My husband has helpfully pointed out, "Annie and I broke up at least six times in the first week...or maybe it was the first month," just to encourage our cousin that romantic relationships, even good ones, can start out volatile and unpredictable.  I believe she found it helpful to know that her staid, married relatives, with 45 years of marriage behind them, had such uncertain and erratic beginnings.

Earlier in the year I had a Facebook conversation with my cousin about how one falls in love: that it isn't really something one chooses, rather love chooses us.  We THINK we are making the choice, but everything I've experienced and seen over the years convinces me otherwise.

My favorite anchoress, Julian of Norwich from the 14th-century, often spoke of Jesus as "our mother," and as "..our clothing, who, for love, wraps us up..."  She knew that God's love was like a cloak, that we are clothed in divine love.  That's been my experience too.

I certainly did not choose to become a Christian or even to believe in God.  I used to think Christians were seriously deluded, perhaps even hallucinatory, and I wanted not much to do with them, although I accepted the fact that perhaps ONE young woman I knew--a devout Christian--was okay, mostly because she tolerated my bawdy sense of humor and love of sherry.

But after hearing an astonishing performance of Bach's 'St. John's Passion' in Oxford, God came blasting into my life--unchosen, just appearing--in a way that could not be denied. I was hooked, wrapped in love, converted, transformed, and now inhabiting that camp I never thought to live in--Christianity.

I think it is the nature of love, both human and divine, to sometimes come up from behind when we aren't looking, to enfold us and invite us into a reality we had not expected, much less chosen.
Do you remember the first time you saw your son or daughter?  At birth, when she was all wet and bedraggled, or if adopted, when he was handed over to you, did you choose to love him or her?  Didn't you just fall in love with a suddenness that felt like tumbling downstairs?

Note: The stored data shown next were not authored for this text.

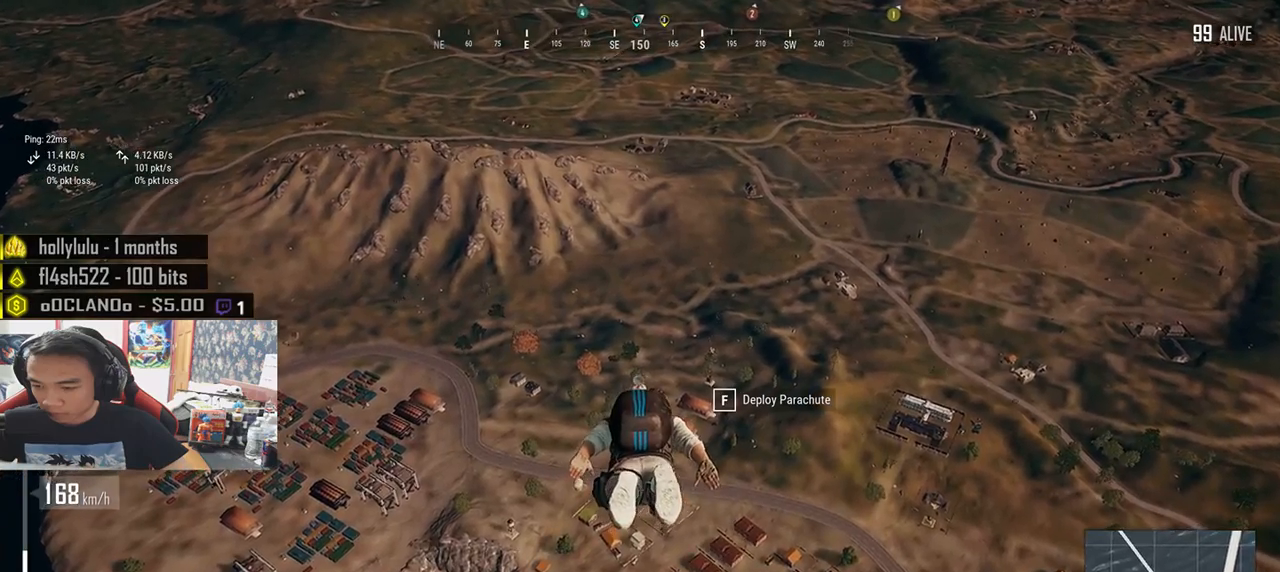
{"keys": ["w"], "mouse": [], "events": []}
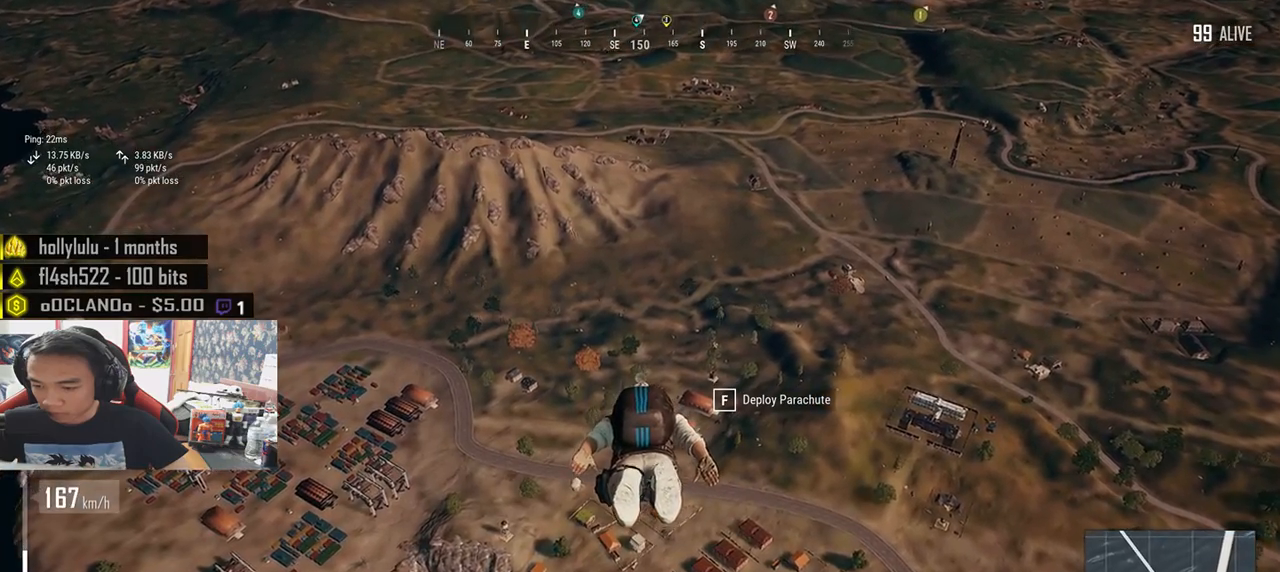
{"keys": ["shift", "w"], "mouse": [], "events": [[216, "shift", "down"]]}
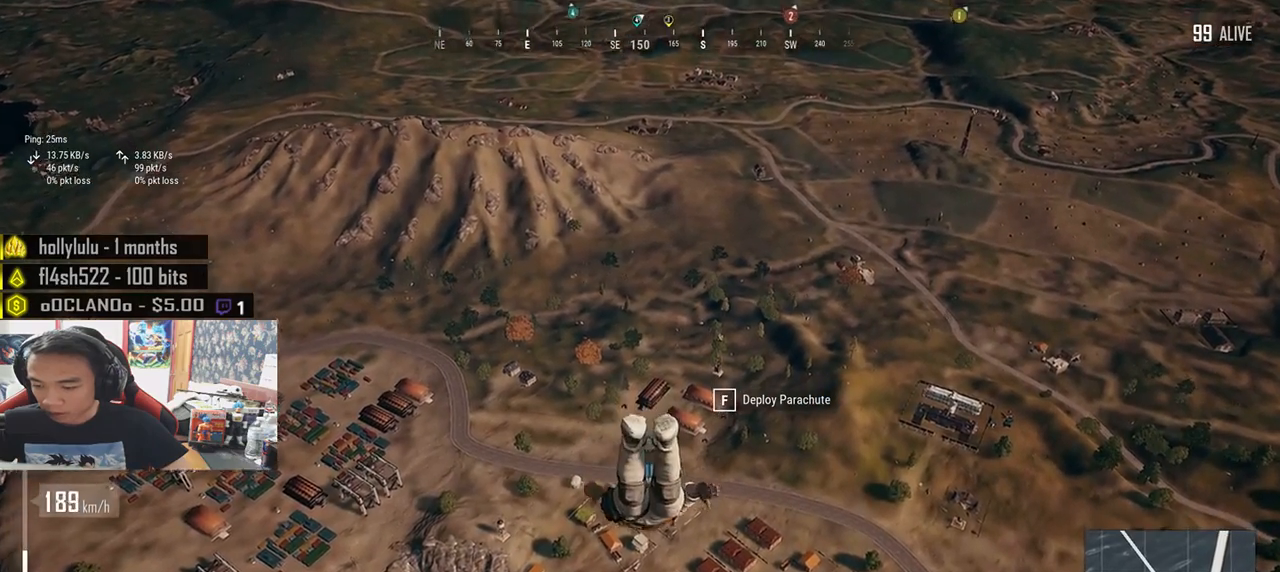
{"keys": ["shift", "w"], "mouse": [], "events": []}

I expect to continue these conversations with my young cousin about the nature of romantic love--how sometimes it almost feels like an addiction, as if we are losing a part of ourselves if we don't see our beloved immediately.  That's how I feel when I don't spend enough time in prayer.  But I also hope at some point, in the kindest possible way that would never hint of persuasion or pedagogy, to point out that falling in love with Jesus is a bit like falling in love with a romantic partner.  We tumble into love with Jesus our mother just as we do with our partners, our children, and our friends.  It's just more, that's all.  Way more.  Infinitely more.